Task description:
Write out every record below exactly as given. Leave the pictures out.
==== Given entries
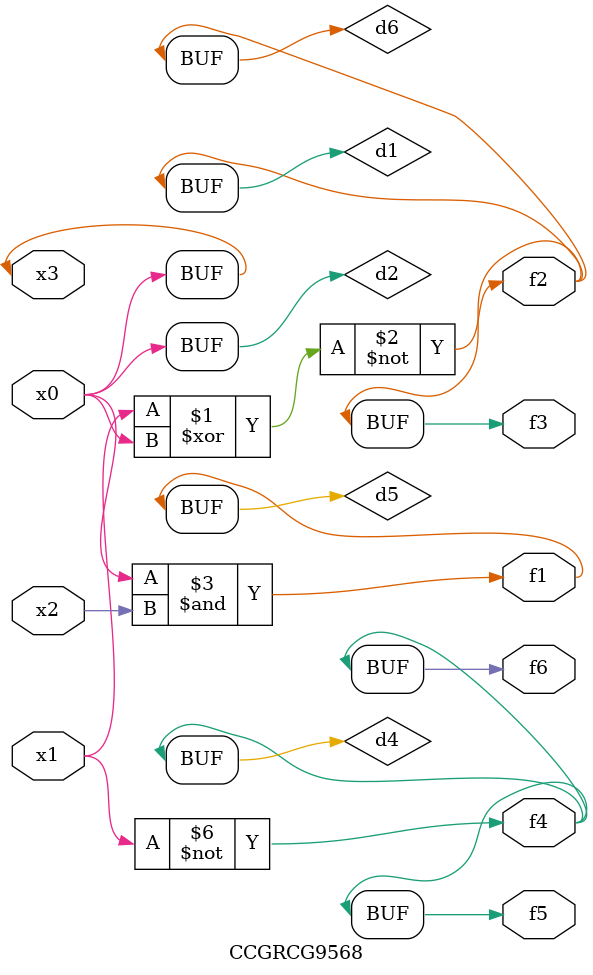
<source format=v>
module CCGRCG9568(
	input x0, x1, x2, x3,
	output f1, f2, f3, f4, f5, f6
);

	wire d1, d2, d3, d4, d5, d6;

	xnor (d1, x1, x3);
	buf (d2, x0, x3);
	nand (d3, x0, x2);
	not (d4, x1);
	nand (d5, d3);
	or (d6, d1);
	assign f1 = d5;
	assign f2 = d6;
	assign f3 = d6;
	assign f4 = d4;
	assign f5 = d4;
	assign f6 = d4;
endmodule

</source>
========
Worked solution:
<source format=v>
module CCGRCG9568(
	input x0, x1, x2, x3,
	output f1, f2, f3, f4, f5, f6
);

	wire d1, d2, d3, d4, d5, d6;

	xnor (d1, x1, x3);
	buf (d2, x0, x3);
	nand (d3, x0, x2);
	not (d4, x1);
	nand (d5, d3);
	or (d6, d1);
	assign f1 = d5;
	assign f2 = d6;
	assign f3 = d6;
	assign f4 = d4;
	assign f5 = d4;
	assign f6 = d4;
endmodule

</source>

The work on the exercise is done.